Gymnasium environment

Looking back, I wish I made the Rogue interface a gymnasium environment.

This would make things maximally useful for other algorithms. However, I'm not sure what the reward signal would look like as "score" doesn't seem immediately available.

Scratchpad

Finally, I think a "scratchpad" or "journal" approach would work really well here. Having the model keep track of major experiences it has had in a markdown file would likely work quite well.

The memory buffer of the last N frames will quickly lose information on a long running game.

Thanks for reading. Bye bye!

╭───────────────────────────────────── Rogue ──────────────────────────────────────╮
│                                                                                  │
│                                                                                  │
│                                                                                  │
│                                                                                  │
│                                                                                  │
│                                                                                  │
│                                                                                  │
│                                                                                  │
│                        __________                                                │
│                       /          \                                               │
│                      /    REST    \                                              │
│                     /      IN      \                                             │
│                    /     PEACE      \                                            │
│                   /                  \                                           │
│                   |    rogomatic     |                                           │
│                   |      41 Au       |                                           │
│                   |   killed by a    |                                           │
│                   |    hobgoblin     |                                           │
│                   |       2026       |                                           │
│                  *|     *  *  *      | *                                         │
│          ________)/\\_//(\/(/\)/\//\/|_)_______                                  │
│                                                                                  │
│                                                                                  │
│ [Press return to continue]                                                       │
╰──────────────────────────────────────────────────────────────────────────────────╯

  1. I actually have a lot to say about roguelikes. Of course I enjoy playing them. But, I can't think about them for too long before I start to think too much about gambling. As you may know, everything is gambling these days. And the randomness of roguelikes feel a little close to scratching the gambling itch sometimes. This is another post though. 

  2. Certainly WSL2 is not the issue. The authors writing something specific for WSL would be kind of dumb given their whole repo is set up for Windows. But, there is definitely some value in a well-documented Linux setup. 

  3. I have since moved back to Claude Code. I can't decide which I like more. Cursor feels "batteries included". But, Claude Code has the juice. 
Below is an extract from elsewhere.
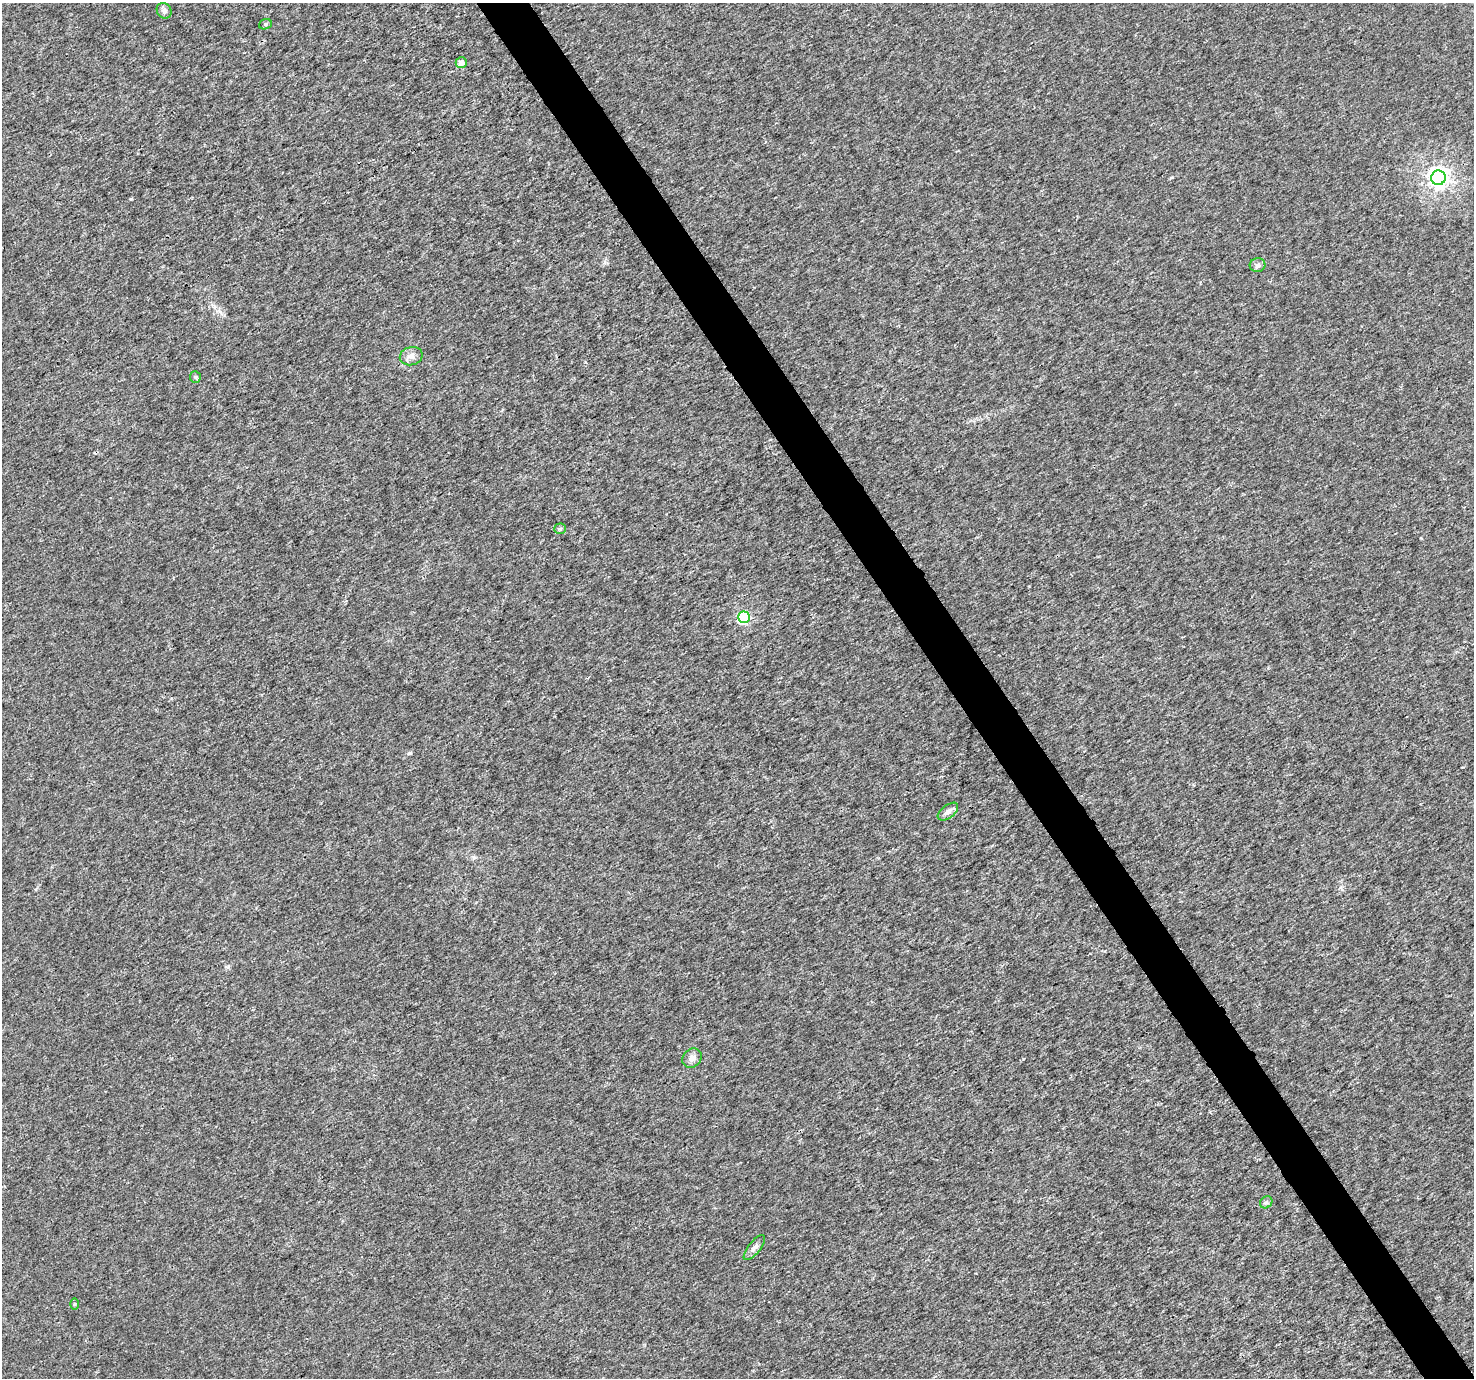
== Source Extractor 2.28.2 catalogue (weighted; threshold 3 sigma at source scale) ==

  4. Just look at that site! Last updated 4-Mar-94 by fuzzy@cmu.edu. They really don't make them like this anymore. 

  5. This paper has me stuck on the ordered "reasoning, outcome" format for structured outputs. The ordering and reasoning field makes sense. But, given the fact that all useful models are reasoning models these days, I'm not sure it's necessary anymore. This could be an interesting follow up to that paper. 

  6. Note that if you do want to do some longer and repeated runs, I would suggest reducing the action_delay to (almost) nothing. It might also make sense to have a "silent" mode that only saves logs for replay later and the final score.